また、企業によって開発体制に違いがあることも理由の一つだろう。事業部門の従業員が自らRPAを開発する現場主導を進めている企業であれば、プロジェクトの規模にもよるが、開発人数は多くなる傾向にある。
関連して、RPAを開発している人材の職種も聞いた。情報システム部門が67.7%と最も多く、ITエンジニア(32.3%)が続き、主に情報システム部門やIT関連の職種が中心であることが分かる(図4)。RPAによる自動化はさまざまな社内システムを対象とすることから、それらのシステムを普段運用している人材が担当するという考え方が背景にありそうだ。
シナリオの開発時はシステムやRPAツールに関する知識の他、セキュリティ・ガバナンスの視点が求められるという意味でも情報システム部門が関与する割合が高いと考えられる。

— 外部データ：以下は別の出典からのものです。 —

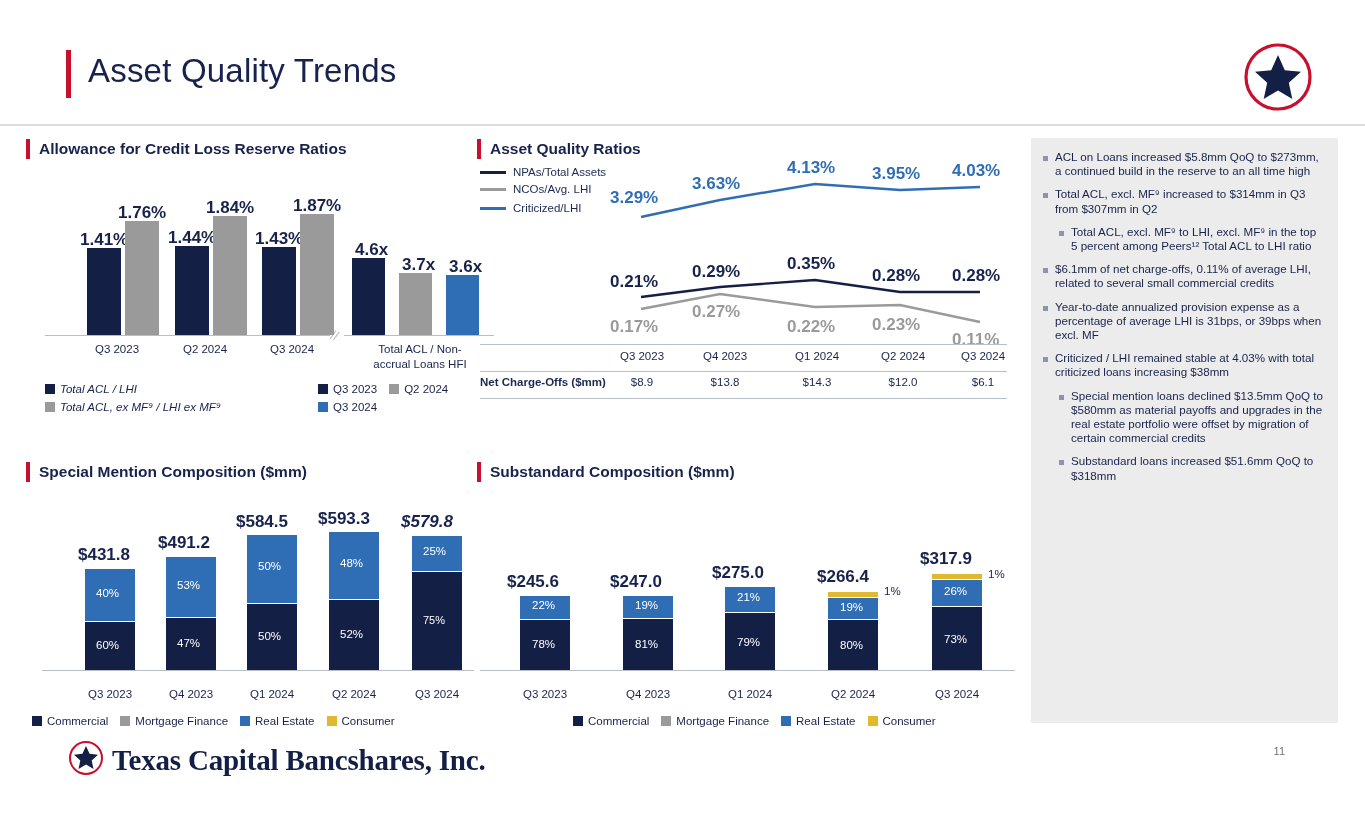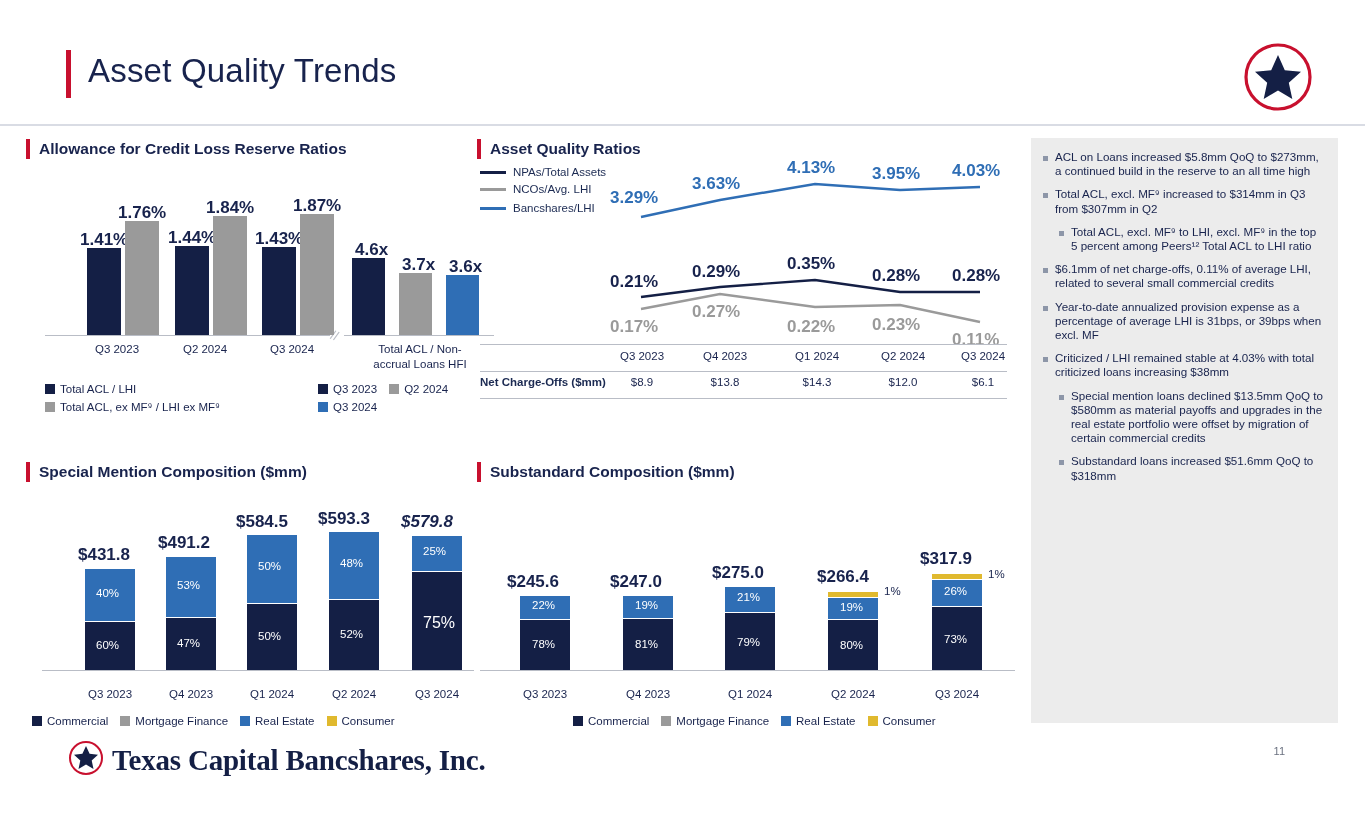--- a/index.html
+++ b/index.html
@@ -118,21 +118,21 @@
   <div class="lbl-b" style="left:325px; top:60px;">4.6x</div>
   <div class="bar" style="left:369px; top:93px; width:33px; height:62px; background:#9a9a9a;"></div>
   <div class="lbl-b" style="left:372px; top:75px;">3.7x</div>
   <div class="bar" style="left:416px; top:95px; width:33px; height:60px; background:#2f6eb5;"></div>
   <div class="lbl-b" style="left:419px; top:77px;">3.6x</div>
 
   <div class="xlbl" style="left:320px; top:163px; width:140px; font-weight:normal;">Total ACL / Non-</div>
   <div class="xlbl" style="left:320px; top:178px; width:140px;">accrual Loans HFI</div>
 </div>
 
-<div style="position:absolute; left:45px; top:383px;">
+<div style="position:absolute; left:45px; top:383px;font-style:italic;">
   <div class="legend-item" style="margin-bottom:6px;">
     <span class="legend-sw" style="background:#141f45;"></span>
     <span>Total ACL / LHI</span>
   </div>
   <div class="legend-item">
     <span class="legend-sw" style="background:#9a9a9a;"></span>
     <span>Total ACL, ex MF⁹ / LHI ex MF⁹</span>
   </div>
 </div>
 
@@ -159,21 +159,21 @@
     <div style="display:flex; align-items:center; margin-bottom:5px;">
       <span style="width:26px; height:3px; background:#141f45; display:inline-block; margin-right:7px;"></span>
       <span style="font-size:11.5px;">NPAs/Total Assets</span>
     </div>
     <div style="display:flex; align-items:center; margin-bottom:7px;">
       <span style="width:26px; height:3px; background:#9a9a9a; display:inline-block; margin-right:7px;"></span>
       <span style="font-size:11.5px;">NCOs/Avg. LHI</span>
     </div>
     <div style="display:flex; align-items:center;">
       <span style="width:26px; height:3px; background:#2f6eb5; display:inline-block; margin-right:7px;"></span>
-      <span style="font-size:11.5px;">Bancshares/LHI</span>
+      <span style="font-size:11.5px;">Criticized/LHI</span>
     </div>
   </div>
 
   <svg width="530" height="185" style="position:absolute; left:0; top:0;">
 
     <polyline points="161,55 240,38 335,22 420,28 500,25" fill="none" stroke="#2f6eb5" stroke-width="2.4"></polyline>
 
     <polyline points="161,135 240,125 335,118 420,130 500,130" fill="none" stroke="#141f45" stroke-width="2.4"></polyline>
 
     <polyline points="161,147 240,132 335,145 420,143 500,160" fill="none" stroke="#9a9a9a" stroke-width="2.4"></polyline>
@@ -238,21 +238,21 @@
   <div class="lbl-b" style="left:288px; top:9px;">$593.3</div>
   <div class="bar" style="left:299px; top:32px; width:50px; height:67px; background:#2f6eb5;"></div>
   <div class="lbl" style="left:310px; top:57px; color:#fff; font-size:11.5px;">48%</div>
   <div class="bar" style="left:299px; top:100px; width:50px; height:70px; background:#141f45;"></div>
   <div class="lbl" style="left:310px; top:128px; color:#fff; font-size:11.5px;">52%</div>
 
   <div class="lbl-b" style="left:371px; top:12px;font-style:italic;">$579.8</div>
   <div class="bar" style="left:382px; top:36px; width:50px; height:35px; background:#2f6eb5;"></div>
   <div class="lbl" style="left:393px; top:45px; color:#fff; font-size:11.5px;">25%</div>
   <div class="bar" style="left:382px; top:72px; width:50px; height:98px; background:#141f45;"></div>
-  <div class="lbl" style="left:393px; top:114px; color:#fff; font-size:16px;">75%</div>
+  <div class="lbl" style="left:393px; top:114px; color:#fff; font-size:11px;">75%</div>
 
   <div class="axis-line" style="left:12px; top:170px; width:432px;"></div>
 
   <div class="xlbl" style="left:40px; top:188px; width:80px;">Q3 2023</div>
   <div class="xlbl" style="left:121px; top:188px; width:80px;">Q4 2023</div>
   <div class="xlbl" style="left:202px; top:188px; width:80px;">Q1 2024</div>
   <div class="xlbl" style="left:284px; top:188px; width:80px;">Q2 2024</div>
   <div class="xlbl" style="left:367px; top:188px; width:80px;">Q3 2024</div>
 </div>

一方で、3位に「総務・事務・法務」(17.9%)がランクインしている。RPAは、業務プロセスの自動化を目的としているため、業務知識を持つ「総務・事務・法務」や「製造・生産」に関わる人材も関与することが多い。これらの職種の人材がRPAの運用に関わることで、業務の効率化や品質向上が期待される。
一方、RPAを運用する人材の人数や職種はどのような状況なのか。人数については、開発人材と同様に「0〜5人」(48.4%)が最も多く、「6〜10人」(14.0%)、「11〜20人」(8.4%)、「100〜499人」(7.0%)と続いた(図5、回答割合順)。
運用にあたる人材の所属部署については、1位が「情報システム部門」で66.3%、2位が「ITエンジニア」(23.9%)、3位が同率で「製造・生産」「総務・事務・法務」「財務・会計・経理・労務」(いずれも18.2%)が続いた(図7)。開発人材の人数や所属する職種と比べても、傾向に変化は見られなかった。
前述したように、RPAプロジェクトにおいてはRPAの開発や運用を担う人材の調達が大きな課題になる。中には、人材育成の一環として勉強会や研修、コンテストなどの取り組みを実施する企業もある。
RPAの導入初期に外部のコンサルタントに依存する企業も多いが、継続的な運用やコストを考慮すると、定期的に勉強会を開催するなどしてロボットの開発、運用人材を育成しながら、プロジェクトを進めるのが得策だろう。
RPA技術の普及と共に、外部の教育機関や専門学校での研修プログラムも増えているため、これらを活用して、人材を育成するのも一つの手だろう。